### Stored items
┌──
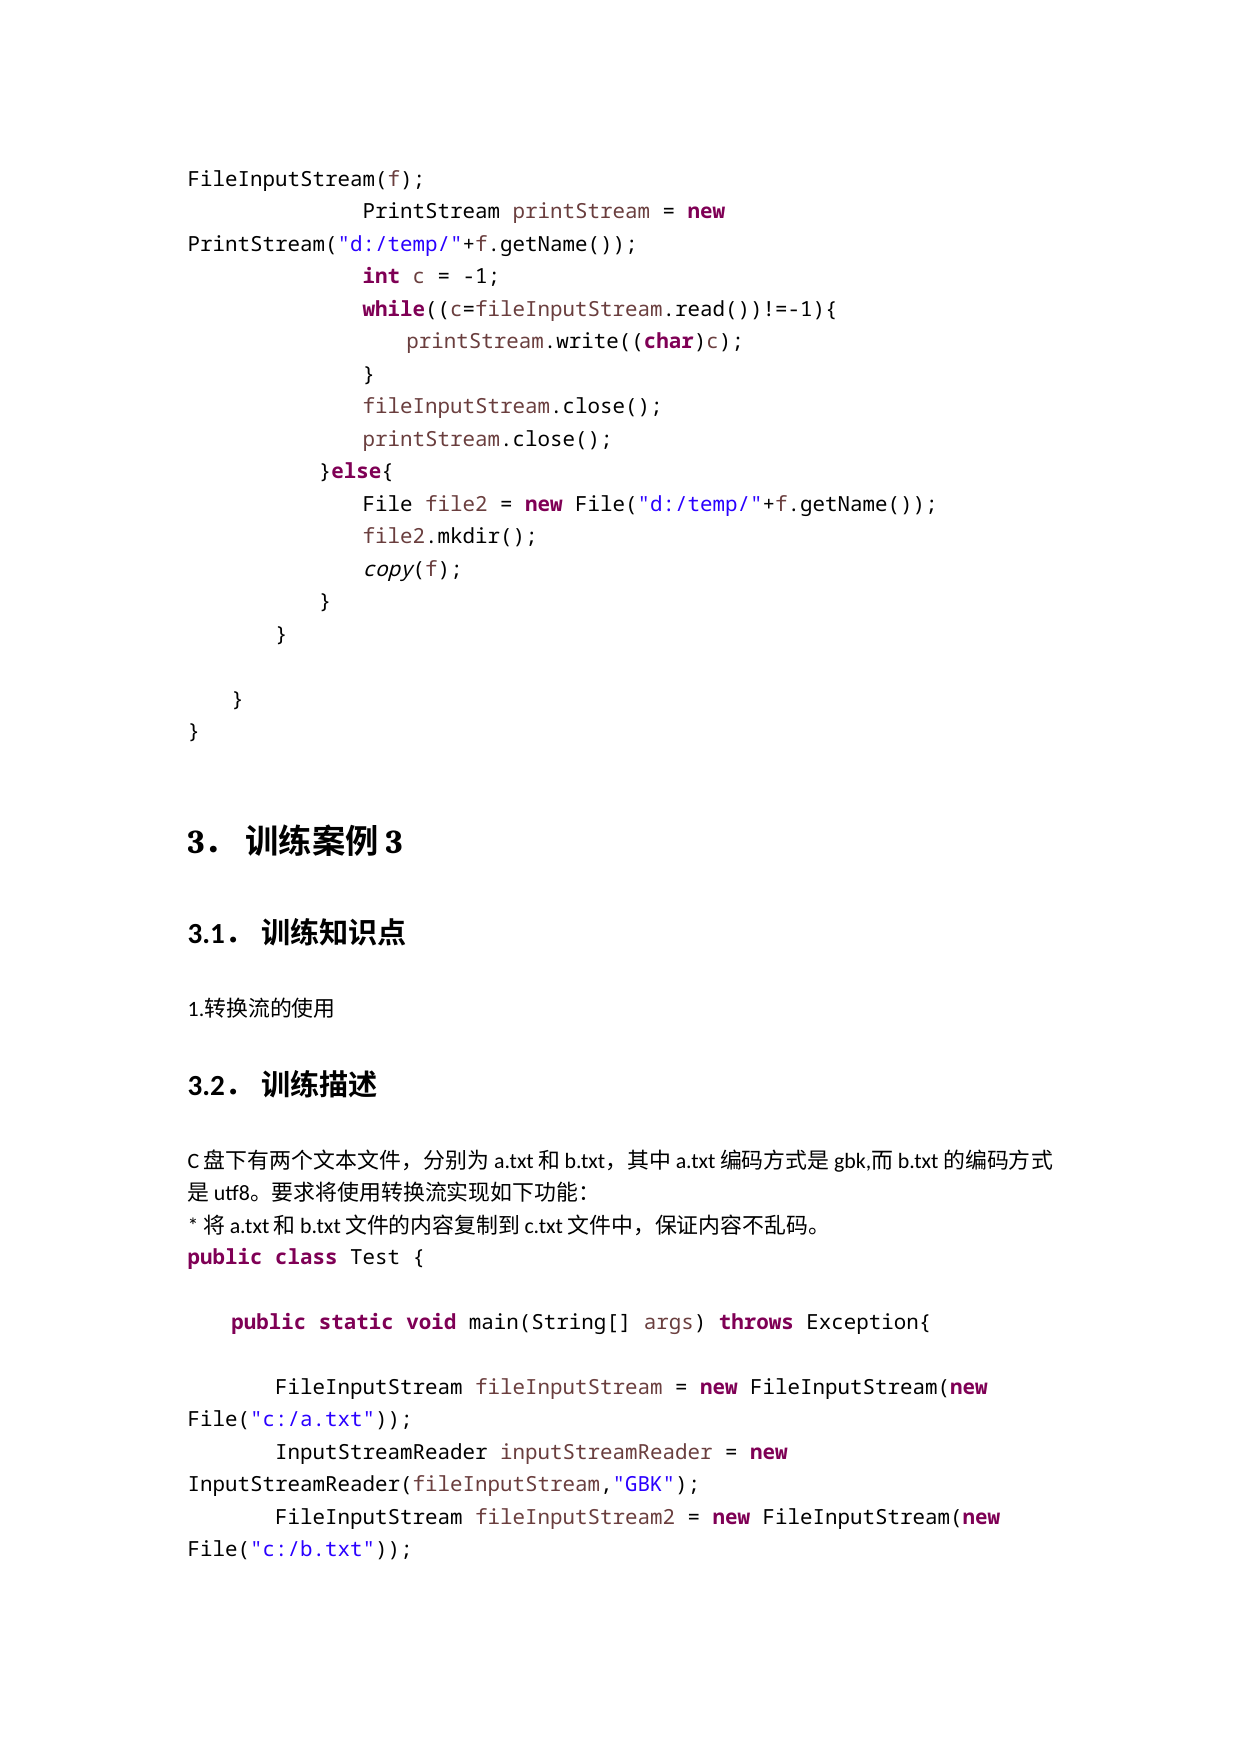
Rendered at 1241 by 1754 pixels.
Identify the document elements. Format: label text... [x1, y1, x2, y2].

text while((c=fileInputStream.read())!=-1){ [187, 292, 1053, 324]
text int c = -1; [187, 259, 1053, 292]
text C盘下有两个文本文件，分别为a.txt和b.txt，其中a.txt编码方式是gbk,而b.txt的编码方式是utf8。要求将使用转换流实现如下功能： [187, 1142, 1053, 1207]
text file2.mkdir(); [187, 519, 1053, 552]
text } [187, 617, 1053, 649]
text InputStreamReader inputStreamReader = new InputStreamReader(fileInputStream,"GBK"); [187, 1435, 1053, 1500]
subtitle 训练描述 [187, 1050, 1053, 1115]
text public static void main(String[] args) throws Exception{ [187, 1305, 1053, 1337]
text fileInputStream.close(); [187, 389, 1053, 422]
text } [187, 357, 1053, 389]
text printStream.close(); [187, 422, 1053, 454]
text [187, 162, 1053, 194]
subtitle 训练案例3 [187, 807, 1053, 872]
text public class Test { [187, 1240, 1053, 1272]
text }else{ [187, 454, 1053, 487]
text } [187, 714, 1053, 747]
text PrintStream printStream = new PrintStream("d:/temp/"+f.getName()); [187, 194, 1053, 259]
text } [187, 682, 1053, 714]
text } [187, 584, 1053, 617]
subtitle 训练知识点 [187, 899, 1053, 964]
text copy(f); [187, 552, 1053, 584]
text FileInputStream fileInputStream = new FileInputStream(new File("c:/a.txt")); [187, 1370, 1053, 1435]
text File file2 = new File("d:/temp/"+f.getName()); [187, 487, 1053, 519]
text * 将a.txt和b.txt文件的内容复制到c.txt文件中，保证内容不乱码。 [187, 1207, 1053, 1240]
list 转换流的使用 [187, 991, 1053, 1023]
text FileInputStream fileInputStream2 = new FileInputStream(new File("c:/b.txt")); [187, 1500, 1053, 1565]
text printStream.write((char)c); [187, 324, 1053, 357]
└──
### What is being asked
The copy you give must repeat each record character for character, but it must not include the pictures.

### Solution to the problem
Rendered at 1241 by 1754 pixels.
Identify the document elements. Format: label text... [x1, y1, x2, y2].

text while((c=fileInputStream.read())!=-1){ [187, 292, 1053, 324]
text int c = -1; [187, 259, 1053, 292]
text C盘下有两个文本文件，分别为a.txt和b.txt，其中a.txt编码方式是gbk,而b.txt的编码方式是utf8。要求将使用转换流实现如下功能： [187, 1142, 1053, 1207]
text file2.mkdir(); [187, 519, 1053, 552]
text } [187, 617, 1053, 649]
text InputStreamReader inputStreamReader = new InputStreamReader(fileInputStream,"GBK"); [187, 1435, 1053, 1500]
subtitle 训练描述 [187, 1050, 1053, 1115]
text public static void main(String[] args) throws Exception{ [187, 1305, 1053, 1337]
text fileInputStream.close(); [187, 389, 1053, 422]
text } [187, 357, 1053, 389]
text printStream.close(); [187, 422, 1053, 454]
text [187, 162, 1053, 194]
subtitle 训练案例3 [187, 807, 1053, 872]
text public class Test { [187, 1240, 1053, 1272]
text }else{ [187, 454, 1053, 487]
text } [187, 714, 1053, 747]
text PrintStream printStream = new PrintStream("d:/temp/"+f.getName()); [187, 194, 1053, 259]
text } [187, 682, 1053, 714]
text } [187, 584, 1053, 617]
subtitle 训练知识点 [187, 899, 1053, 964]
text copy(f); [187, 552, 1053, 584]
text FileInputStream fileInputStream = new FileInputStream(new File("c:/a.txt")); [187, 1370, 1053, 1435]
text File file2 = new File("d:/temp/"+f.getName()); [187, 487, 1053, 519]
text * 将a.txt和b.txt文件的内容复制到c.txt文件中，保证内容不乱码。 [187, 1207, 1053, 1240]
list 转换流的使用 [187, 991, 1053, 1023]
text FileInputStream fileInputStream2 = new FileInputStream(new File("c:/b.txt")); [187, 1500, 1053, 1565]
text printStream.write((char)c); [187, 324, 1053, 357]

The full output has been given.